Revitalizing Colombia's dry tropical forest
Huila Department, Colombia
About the project:
Colombia's tropical dry forest ecosystem once covered 9 million hectares. Today, only 8% remains, according to the Alexander Von Humboldt Institute. Thousands of people and several endemic species call this unique ecosystem home. The need to conserve and restore the tropical dry forest in Colombia is urgent. Tropical dry forests are important carbon sinks, regulate the climate, protect the soil, and store and release water. As part of Initiative 20x20, Colombia has pledged to begin the restoration of 1 million hectares of degraded land, and this threatened natural area is the perfect place to start.
In response, a consortium led by Fundación Natura launched the Pilot Plan for the Restoration of the Tropical Dry Forest in Colombia's Huila Department, the country's largest restoration project to date. Over 20 years, the partners, which include the energy company Enel Group, which operates the nearby El Quimbo hydroelectric dam, and Colombia's Natural National Parks department, aim to restore 11,079 hectares and invest US$ 19.3 million. Enel Group is funding the project to comply with the Environmental License that it was granted to build the El Quimbo dam.

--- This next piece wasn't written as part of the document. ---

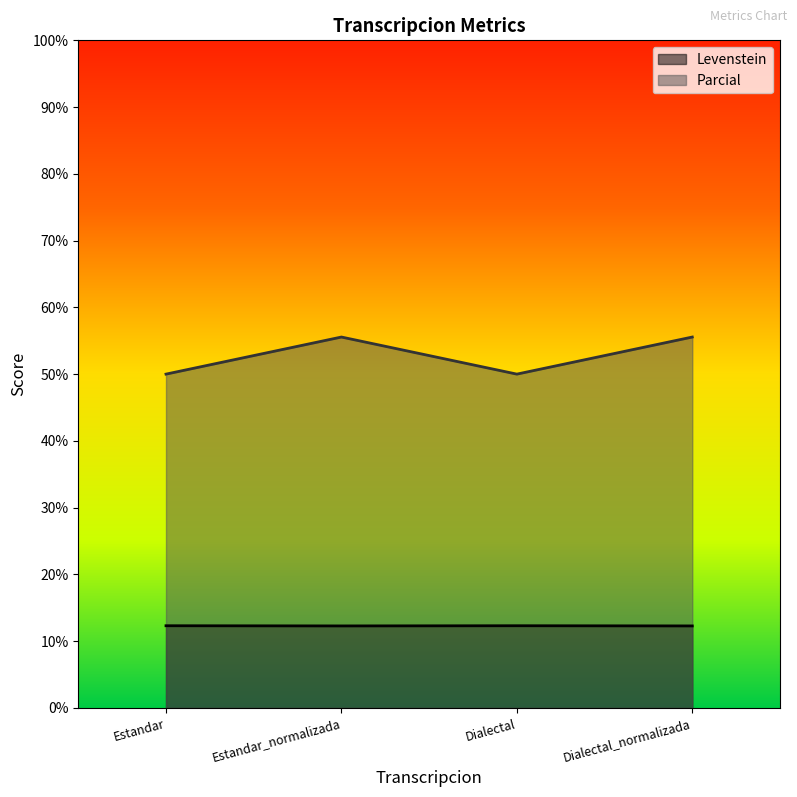

At which label does Parcial reach its peak?

Estandar_normalizada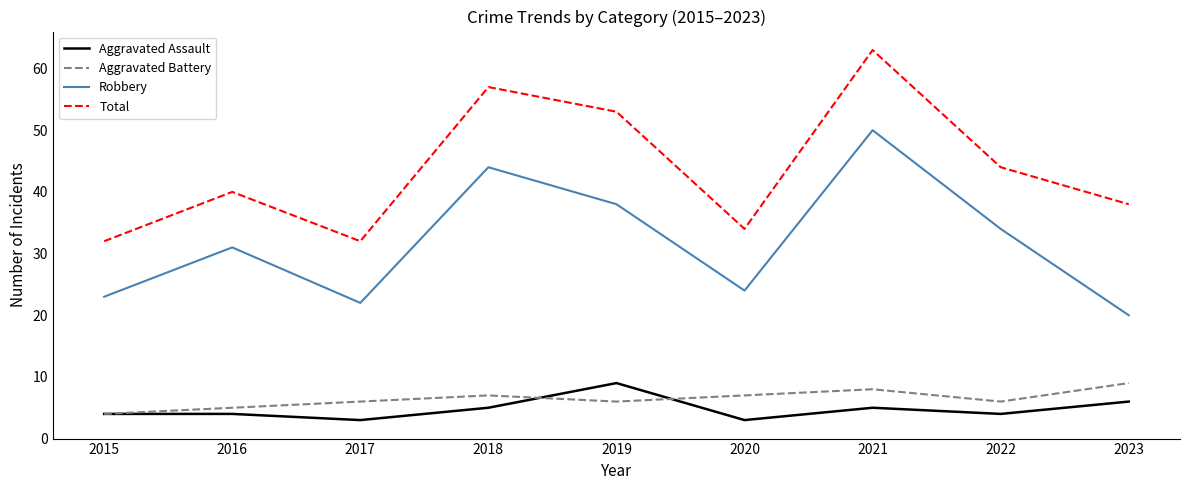

At 2021, list the series in order from smallest to largest.

Aggravated Assault, Aggravated Battery, Robbery, Total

Between 2014 and 2018, the partners formed a tropical dry forest research center, where they propagated more than 210,000 individuals of 62 species to restore the land. The team of over 200 employees takes the "ecological" part of ecological restoration seriously: They used 55 restoration different strategies to restore the first 142 hectares. Of the 52 native species planted, 6 are endangered or threatened. The team even discovered a new plant species, Pitcarnia huilensis bromeliad, breeding and planting 600 individuals.
By building and maintaining 365 perches, 150 palisades, 150 trellises, and 11 reservoirs, the team worked to bring rare and endangered animal species, like the yellow-crowned Amazon (Amazona ochrocephala) and the scarlet-fronted parakeet (Psittacara wagleri), back to this once-thriving ecosystem. Now, the team has moved to the second phase of the plant, restoring a further 550 hectares by 2021. And by 2024, they expect that more than 2,500 hectares will be restored.